ICJ23791418 La crise politique allemande secoue la CDU
  • Hugo Mougin

La crise politique allemande secoue la CDU

Annegret Kramp-Karrenbauer, successeuse désignée d’Angela Merkel, a décidé ce lundi de renoncer à la direction du parti démocrate-chrétien et donc au futur poste de chancelière. Cette décision fait suite à la crise politique causée par une alliance régionale de son parti (CDU) avec l’extrême droite (AFD).


Annegret Kramp-Karrenbauer PHOTO: GETTY IMAGES / SEAN GALLUP

La crise politique allemande rend très floue la succession d’Angela Merkel. Alors que cette dernière quittera son poste de chancelière au plus tard fin 2021, le nom de son héritier peine à se dessiner après la démission d’Annegret Kramp-Karrenbauer, présidente de la CDU (Union Chrétienne Démocrate). Ce lundi 9 février, la femme de 57 ans a craqué après plus d’un an de vives contestations. C’est une élection, le mercredi 5 février, qui marquera la fin de sa présidence. Ce jour-là, en Thuringe (Une région allemande), le libéral Thomas Kemmerich a été élu à la tête du Land (région) grâce à l’alliance entre la CDU et l’AFD (Alternative pour l’Allemagne). Cette alliance d’intérêts entre les deux formations politiques provoqua un énorme tollé dans l’opinion politique, d’ultimes contestations qui auront coûté son poste à la femme élue en décembre 2018 à la tête de son parti.

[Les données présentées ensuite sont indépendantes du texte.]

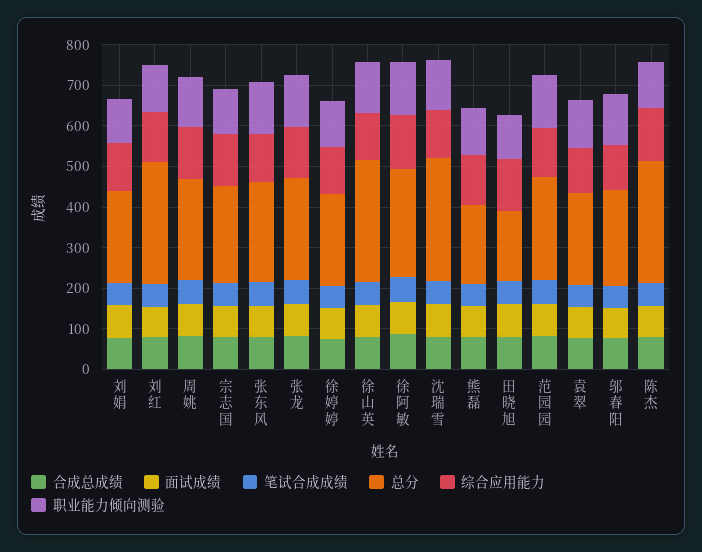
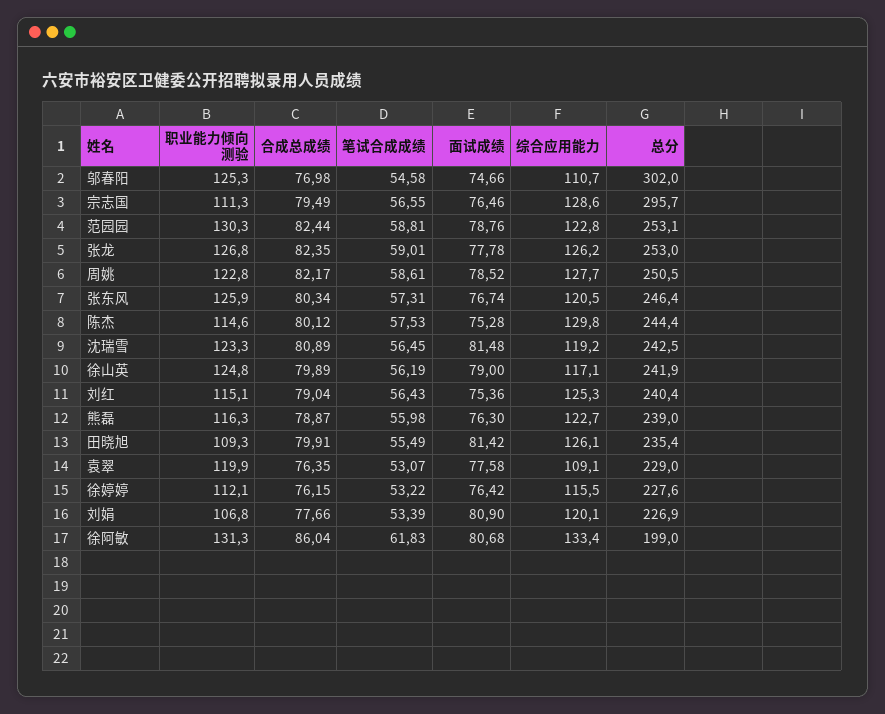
总分, 刘红: 300 -> 240.4
总分, 宗志国: 240 -> 295.7
总分, 徐山英: 300 -> 241.9
总分, 徐阿敏: 260 -> 199
总分, 沈瑞雪: 300 -> 242.5
总分, 熊磊: 200 -> 239
总分, 田晓旭: 180 -> 235.4
总分, 邬春阳: 240 -> 302
总分, 陈杰: 300 -> 244.4

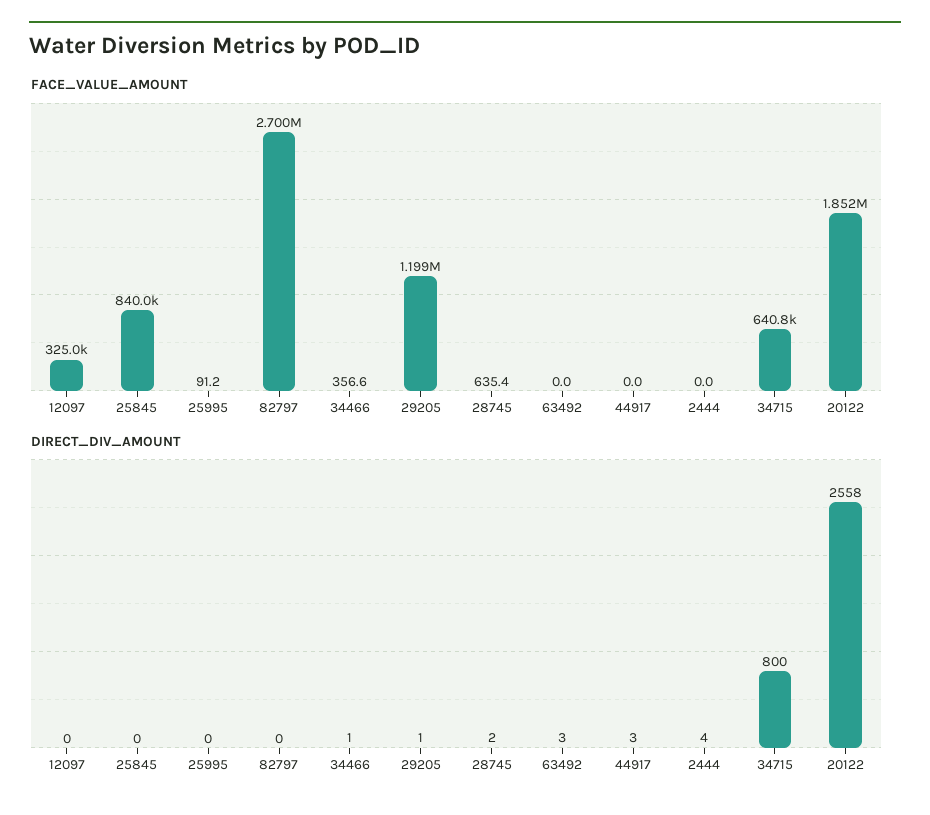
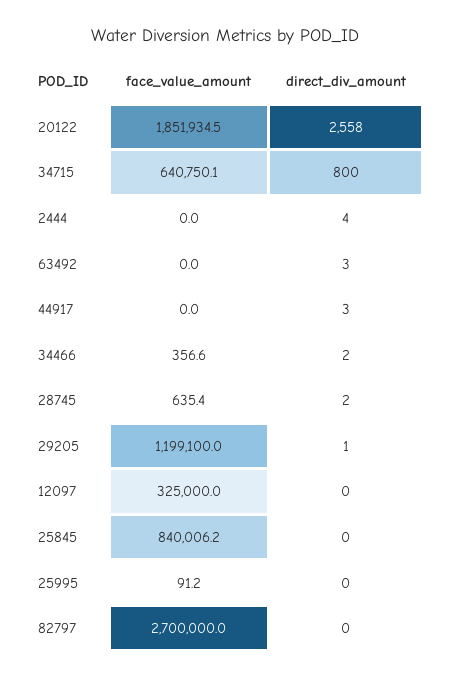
DIRECT_DIV_AMOUNT, 34466: 1 -> 2

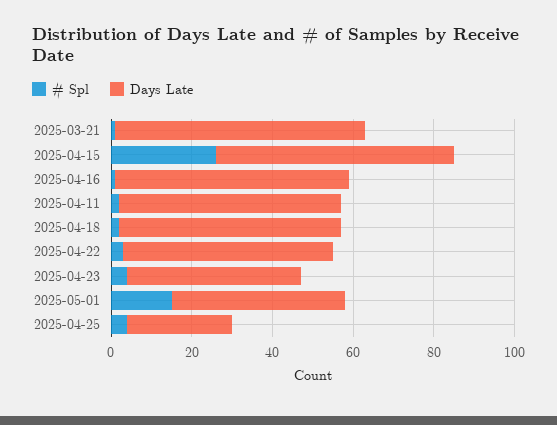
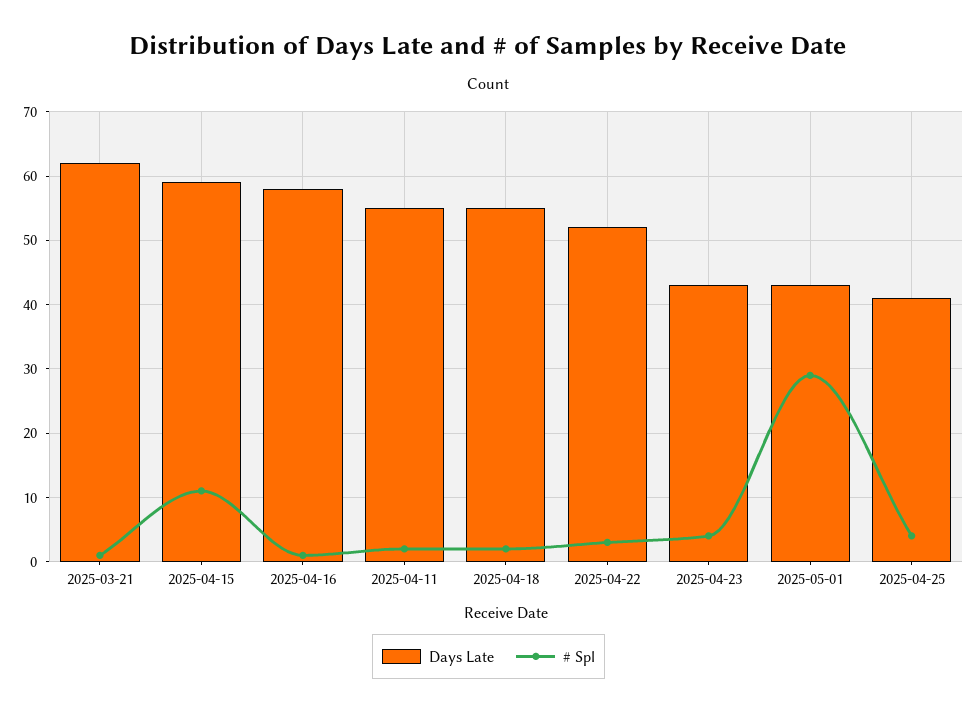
# Spl, 2025-04-15: 25 -> 11
# Spl, 2025-05-01: 15 -> 29
Days Late, 2025-04-25: 25 -> 41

Elle n’était pas du tout appréciée par l’opinion publique non plus, elle était réputée très cassante. Elle n'a pas le sens politique comme peut l’avoir Angela Merkel. Ses idées très rigides sur des débats de sociétés et quelques positions dérapant un peu vers la transphobie ou l’homophobie ont marqués les esprits.

Parmi toutes les contestations contre elle, il y a aussi la remarque récurrente que Annegret Kramp-Karrenbauer n’arrivait pas à tenir son parti. Cette idée est encore plus forte depuis le jour de l’élection de Thomas Kemmerich, elle n’a pas réussi à empêcher cette alliance et la question des extrêmes politiques est de plus en plus présente en Allemagne.


« Une partie du CDU a une relation non clarifiée avec l’AFD et Die Linke »


Elle a quitté son poste non seulement à cause de l’alliance ponctuelle avec l’AFD, l’extrême droite, mais aussi à cause des rumeurs qui expliquent que la CDU pourrait s’allier avec le parti de gauche radical « Die Linke ». L’ex-présidente du parti rejetterait catégoriquement une alliance avec un de ces deux partis et c’est donc une des raisons principales de son départ selon les observateurs. Elle déclara notamment après sa démission : « Une partie du CDU a une relation non clarifiée avec l’AFD et Die Linke ».

De nombreuses personnes sont citées pour remplacer Annegret Kramp-Karrenbauer à la tête de la CDU mais deux principaux noms se détachent. Tout d’abord, Friedrich Merz est le principal candidat. Il est ultraconservateur et avait été battu de peu en décembre 2018 lors de l’élection de la démissionnaire. Il est très controversé par l’aile gauche de son parti à cause de ses positions très à droites mais aussi pour son rôle dans la branche allemande du fond d’investissement BlackRock, aussi très controversé en France et dans les autres pays européen. Preuve peut-être de son envie de postuler au poste laissé vacant, il a récemment démissionné de cet emploi.

Autre candidat : Jens Spahn, lui aussi perdant de cette dernière l’élection. Il était très critiqué depuis 2015 sur sa politique d’accueils des réfugiés. Mais plusieurs éléments jouent contre lui. Tout d’abord, son homosexualité assumée pourrait lui coûter un nombre conséquent de voix dans son parti qui reste très conservateur, comme Annegret Kramp-Karrenbauer, sur de nombreux sujets de sociétés. Son jeune âge (39 ans) pourrait aussi lui coûter sa place. Aussi, sa gestion actuelle du cas du coronavirus, puisqu’il est ministre de la santé, pourra poser question dans les semaines à venir.